В воспоминаниях Елены Ивановны Бларамберг о поездке Тургенева в Абрамцево читаем:
«Об Аксаковых, отце и сыновьях, Константине и Иване Сергеевичах, заговорил он снова, когда, поздно вечером, после блестящего приема и не менее блестящих проводов, устроенных ему владельцами Абрамцева, мы остались одни в вагоне… Иван Сергеевич с обычным юмором начал было рассказывать, как он в один из своих приездов в Абрамцево поймал большую щуку, как он волновался, хватая щуку, упавшую с леской на траву и бившуюся в тщетных усилиях сорваться с крючка, и какое непритворное огорчение и зависть к удаче своего молодого товарища испытывал Сергей Тимофеевич — страстный рыболов, — у которого в этот день клевала только мелкая, ничтожная рыбешка… Рассказ этот со всеми подробностями местности неожиданно прервался. Слабый вздох донесся до нас с противоположного конца отделения, куда на одной из промежуточных станций близ Москвы вошла дама под вуалью. Услышав вздох, Тургенев оглянулся. Дама, сидя спиной к нам, смотрела в окно и время от времени прижимала руку к виску.
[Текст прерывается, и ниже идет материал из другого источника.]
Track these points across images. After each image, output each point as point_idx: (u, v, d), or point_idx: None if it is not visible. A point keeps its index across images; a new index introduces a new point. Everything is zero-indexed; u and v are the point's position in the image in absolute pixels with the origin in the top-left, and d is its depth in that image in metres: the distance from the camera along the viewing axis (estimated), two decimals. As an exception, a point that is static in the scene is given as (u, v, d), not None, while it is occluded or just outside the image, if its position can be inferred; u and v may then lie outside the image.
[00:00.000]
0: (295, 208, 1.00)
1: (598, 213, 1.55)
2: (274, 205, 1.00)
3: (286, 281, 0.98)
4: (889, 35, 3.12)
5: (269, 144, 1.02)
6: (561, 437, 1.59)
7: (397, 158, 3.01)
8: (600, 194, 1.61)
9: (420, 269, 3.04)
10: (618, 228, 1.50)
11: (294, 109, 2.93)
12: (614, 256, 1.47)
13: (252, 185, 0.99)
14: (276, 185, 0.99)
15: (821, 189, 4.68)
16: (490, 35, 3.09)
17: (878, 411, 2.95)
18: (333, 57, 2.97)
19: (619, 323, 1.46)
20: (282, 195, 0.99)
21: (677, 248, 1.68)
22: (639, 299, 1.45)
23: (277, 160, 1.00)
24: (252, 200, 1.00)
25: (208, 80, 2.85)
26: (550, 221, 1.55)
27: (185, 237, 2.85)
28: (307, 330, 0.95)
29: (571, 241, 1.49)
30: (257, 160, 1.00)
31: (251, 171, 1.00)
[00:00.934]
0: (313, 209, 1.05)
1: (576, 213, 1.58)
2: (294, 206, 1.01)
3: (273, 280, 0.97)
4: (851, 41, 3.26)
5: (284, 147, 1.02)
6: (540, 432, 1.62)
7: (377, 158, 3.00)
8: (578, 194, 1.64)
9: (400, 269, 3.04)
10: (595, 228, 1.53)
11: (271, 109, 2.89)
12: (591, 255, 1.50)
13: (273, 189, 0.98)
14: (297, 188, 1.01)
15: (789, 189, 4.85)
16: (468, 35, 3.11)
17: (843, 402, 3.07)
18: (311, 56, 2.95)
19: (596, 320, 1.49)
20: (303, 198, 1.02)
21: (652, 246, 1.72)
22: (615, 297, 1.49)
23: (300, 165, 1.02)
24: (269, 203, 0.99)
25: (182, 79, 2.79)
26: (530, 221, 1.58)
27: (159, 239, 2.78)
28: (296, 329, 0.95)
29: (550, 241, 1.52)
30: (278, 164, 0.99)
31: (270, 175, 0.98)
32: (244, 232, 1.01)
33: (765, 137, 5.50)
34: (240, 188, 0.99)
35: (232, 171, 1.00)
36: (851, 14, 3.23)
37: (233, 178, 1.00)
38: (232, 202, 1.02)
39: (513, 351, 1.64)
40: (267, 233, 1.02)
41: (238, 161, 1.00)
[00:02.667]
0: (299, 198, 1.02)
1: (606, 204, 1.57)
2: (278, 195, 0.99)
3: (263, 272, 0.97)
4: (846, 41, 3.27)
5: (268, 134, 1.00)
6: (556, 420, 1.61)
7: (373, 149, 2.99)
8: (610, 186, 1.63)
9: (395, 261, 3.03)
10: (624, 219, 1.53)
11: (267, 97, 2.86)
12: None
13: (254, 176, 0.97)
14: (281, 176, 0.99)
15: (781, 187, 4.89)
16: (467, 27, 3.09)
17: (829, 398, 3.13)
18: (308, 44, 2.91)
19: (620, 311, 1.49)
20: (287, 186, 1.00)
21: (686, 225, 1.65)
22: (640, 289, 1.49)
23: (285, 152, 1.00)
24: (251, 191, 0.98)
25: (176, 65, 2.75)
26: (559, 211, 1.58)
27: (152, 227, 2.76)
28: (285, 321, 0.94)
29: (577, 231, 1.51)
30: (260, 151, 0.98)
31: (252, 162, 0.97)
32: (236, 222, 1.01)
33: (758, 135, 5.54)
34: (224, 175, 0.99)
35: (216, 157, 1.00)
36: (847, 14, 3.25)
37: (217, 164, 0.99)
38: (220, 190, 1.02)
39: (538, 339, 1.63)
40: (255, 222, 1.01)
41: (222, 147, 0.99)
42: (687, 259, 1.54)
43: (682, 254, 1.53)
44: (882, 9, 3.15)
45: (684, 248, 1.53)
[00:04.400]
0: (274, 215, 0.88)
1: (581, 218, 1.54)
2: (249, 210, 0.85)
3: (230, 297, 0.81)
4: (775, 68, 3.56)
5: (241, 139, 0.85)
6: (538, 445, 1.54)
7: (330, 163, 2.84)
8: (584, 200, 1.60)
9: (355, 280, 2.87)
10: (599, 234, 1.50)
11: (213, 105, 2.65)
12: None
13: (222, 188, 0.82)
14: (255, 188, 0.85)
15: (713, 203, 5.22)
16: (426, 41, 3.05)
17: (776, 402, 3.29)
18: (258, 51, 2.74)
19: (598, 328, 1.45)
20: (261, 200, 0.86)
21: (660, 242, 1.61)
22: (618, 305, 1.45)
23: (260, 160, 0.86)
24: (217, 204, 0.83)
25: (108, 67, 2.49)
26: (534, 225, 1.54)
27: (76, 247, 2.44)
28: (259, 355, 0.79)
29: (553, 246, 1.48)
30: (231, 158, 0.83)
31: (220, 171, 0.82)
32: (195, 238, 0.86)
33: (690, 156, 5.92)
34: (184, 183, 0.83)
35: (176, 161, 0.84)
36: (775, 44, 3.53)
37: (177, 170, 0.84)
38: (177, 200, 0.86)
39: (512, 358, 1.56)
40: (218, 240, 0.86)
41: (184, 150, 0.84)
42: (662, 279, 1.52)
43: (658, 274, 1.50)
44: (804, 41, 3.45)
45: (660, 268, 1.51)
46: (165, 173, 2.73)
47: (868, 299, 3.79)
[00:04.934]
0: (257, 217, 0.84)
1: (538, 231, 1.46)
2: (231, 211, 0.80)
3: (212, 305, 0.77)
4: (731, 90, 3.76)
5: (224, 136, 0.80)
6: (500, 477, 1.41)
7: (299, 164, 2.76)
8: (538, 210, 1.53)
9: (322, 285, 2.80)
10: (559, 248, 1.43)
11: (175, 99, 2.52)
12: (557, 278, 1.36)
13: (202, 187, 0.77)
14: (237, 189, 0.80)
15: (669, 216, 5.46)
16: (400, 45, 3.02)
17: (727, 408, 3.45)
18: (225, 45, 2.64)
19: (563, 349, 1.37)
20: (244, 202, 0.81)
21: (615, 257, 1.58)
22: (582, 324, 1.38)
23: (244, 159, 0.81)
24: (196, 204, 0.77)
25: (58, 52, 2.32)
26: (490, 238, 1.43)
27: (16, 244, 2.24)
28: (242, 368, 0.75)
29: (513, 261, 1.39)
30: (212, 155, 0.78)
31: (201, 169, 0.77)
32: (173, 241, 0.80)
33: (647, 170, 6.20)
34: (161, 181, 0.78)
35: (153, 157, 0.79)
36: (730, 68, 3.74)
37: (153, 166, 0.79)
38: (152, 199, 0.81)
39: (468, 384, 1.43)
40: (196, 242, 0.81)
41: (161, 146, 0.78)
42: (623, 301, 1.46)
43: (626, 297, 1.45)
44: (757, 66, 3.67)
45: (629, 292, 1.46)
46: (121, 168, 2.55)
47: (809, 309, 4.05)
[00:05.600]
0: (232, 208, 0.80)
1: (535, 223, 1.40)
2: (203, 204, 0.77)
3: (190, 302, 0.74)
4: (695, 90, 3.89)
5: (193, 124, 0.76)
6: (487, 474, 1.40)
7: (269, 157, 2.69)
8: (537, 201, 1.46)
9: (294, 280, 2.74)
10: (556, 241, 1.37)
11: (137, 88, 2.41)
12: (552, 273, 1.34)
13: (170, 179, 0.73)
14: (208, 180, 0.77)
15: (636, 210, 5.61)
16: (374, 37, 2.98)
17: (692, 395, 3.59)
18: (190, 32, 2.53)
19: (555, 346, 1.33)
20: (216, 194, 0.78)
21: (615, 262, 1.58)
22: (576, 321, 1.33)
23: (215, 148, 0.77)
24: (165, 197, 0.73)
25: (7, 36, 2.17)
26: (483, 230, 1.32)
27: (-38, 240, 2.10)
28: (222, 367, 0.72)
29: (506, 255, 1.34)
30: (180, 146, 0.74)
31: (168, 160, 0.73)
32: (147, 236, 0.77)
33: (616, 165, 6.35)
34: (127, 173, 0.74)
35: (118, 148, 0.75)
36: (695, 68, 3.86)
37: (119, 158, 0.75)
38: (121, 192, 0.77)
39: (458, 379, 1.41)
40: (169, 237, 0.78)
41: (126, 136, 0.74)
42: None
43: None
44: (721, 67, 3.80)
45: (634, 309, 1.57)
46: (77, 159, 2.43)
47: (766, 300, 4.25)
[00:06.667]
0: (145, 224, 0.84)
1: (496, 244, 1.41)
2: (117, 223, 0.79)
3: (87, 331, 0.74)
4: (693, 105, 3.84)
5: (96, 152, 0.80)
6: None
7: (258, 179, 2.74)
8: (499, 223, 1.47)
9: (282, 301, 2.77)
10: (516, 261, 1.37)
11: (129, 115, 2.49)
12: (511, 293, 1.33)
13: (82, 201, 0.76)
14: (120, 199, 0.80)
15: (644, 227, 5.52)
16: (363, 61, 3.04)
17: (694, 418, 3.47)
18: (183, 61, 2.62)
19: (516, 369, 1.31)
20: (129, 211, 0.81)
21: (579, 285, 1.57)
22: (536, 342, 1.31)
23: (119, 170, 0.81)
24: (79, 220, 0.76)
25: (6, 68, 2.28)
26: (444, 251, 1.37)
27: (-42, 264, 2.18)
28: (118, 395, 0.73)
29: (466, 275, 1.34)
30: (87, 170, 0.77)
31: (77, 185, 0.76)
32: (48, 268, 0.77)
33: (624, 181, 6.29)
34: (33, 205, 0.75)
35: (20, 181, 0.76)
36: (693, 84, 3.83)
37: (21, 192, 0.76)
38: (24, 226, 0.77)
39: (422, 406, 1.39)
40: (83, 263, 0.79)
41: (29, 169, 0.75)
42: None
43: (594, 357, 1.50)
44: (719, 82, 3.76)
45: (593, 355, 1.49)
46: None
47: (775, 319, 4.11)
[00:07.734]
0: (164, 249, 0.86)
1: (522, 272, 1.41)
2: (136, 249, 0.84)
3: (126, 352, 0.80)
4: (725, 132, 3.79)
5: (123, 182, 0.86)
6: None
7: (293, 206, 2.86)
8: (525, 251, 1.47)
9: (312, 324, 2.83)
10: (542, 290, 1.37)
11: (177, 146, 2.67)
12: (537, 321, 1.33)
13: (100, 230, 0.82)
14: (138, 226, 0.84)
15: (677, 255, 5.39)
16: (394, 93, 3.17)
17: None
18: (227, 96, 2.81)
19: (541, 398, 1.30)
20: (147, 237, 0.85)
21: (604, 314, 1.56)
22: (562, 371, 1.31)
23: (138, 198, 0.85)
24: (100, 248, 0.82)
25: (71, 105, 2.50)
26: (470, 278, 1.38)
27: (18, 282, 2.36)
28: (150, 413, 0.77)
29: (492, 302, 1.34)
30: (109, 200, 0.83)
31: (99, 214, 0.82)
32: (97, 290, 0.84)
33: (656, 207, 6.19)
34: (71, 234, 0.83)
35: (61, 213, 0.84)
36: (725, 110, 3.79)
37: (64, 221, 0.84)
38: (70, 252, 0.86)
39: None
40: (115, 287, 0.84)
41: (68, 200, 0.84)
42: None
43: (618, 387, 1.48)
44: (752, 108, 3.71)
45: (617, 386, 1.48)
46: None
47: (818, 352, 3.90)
— Не больна ли? — наклонился ко мне, шепнул Иван Сергеевич. — Может, холера?
Я рассмеялась. Добродушно смеясь, в свою очередь, он, однако, пошарил в ручном мешке, вытащил флакон одеколона, с которым никогда в пути не расставался, окропил меня, себя, наши диваны и украдкой брызнул несколько капель в сторону все в той же позе неподвижно сидевшей незнакомки»…
От Ивана Сергеевича Аксакова Репин вернулся с портретом и с жаждою писать царевну Софью. О сидельце сельца Варварино говорил с восторгом:
— Как он знает Россию! Все толки раскола известны ему до мельчайших подробностей, откуда что взялось, кто стоит за этим. Говорят: русофил, русофил! Ни пустым щам, ни курным избам этот русофил не умиляется. Его любовь к народу строгая, горькая. Я бывал на Коренной ярмарке, под Курском, но не увидел главного, что сразу ухватил Иван Сергеевич. Я все вопросы задавал. Тогда он дал почитать свои письма к родителям, к отесеньке, так он отца называет, и к маменьке. Многое мне открылось. Я попросил разрешения переписать несколько страниц.
Репин принес закрытый холстиной портрет Ивана Сергеевича Аксакова. Но Савва неожиданно предложил сначала почитать вслух что-нибудь из Аксакова, а потом сравнить впечатления — тот ли образ писателя рисовался присутствующим, когда они слушали его творение.
Читали за чаепитием, под светом яркой лампы. Все это походило на какое-то новое действо Мамонтова.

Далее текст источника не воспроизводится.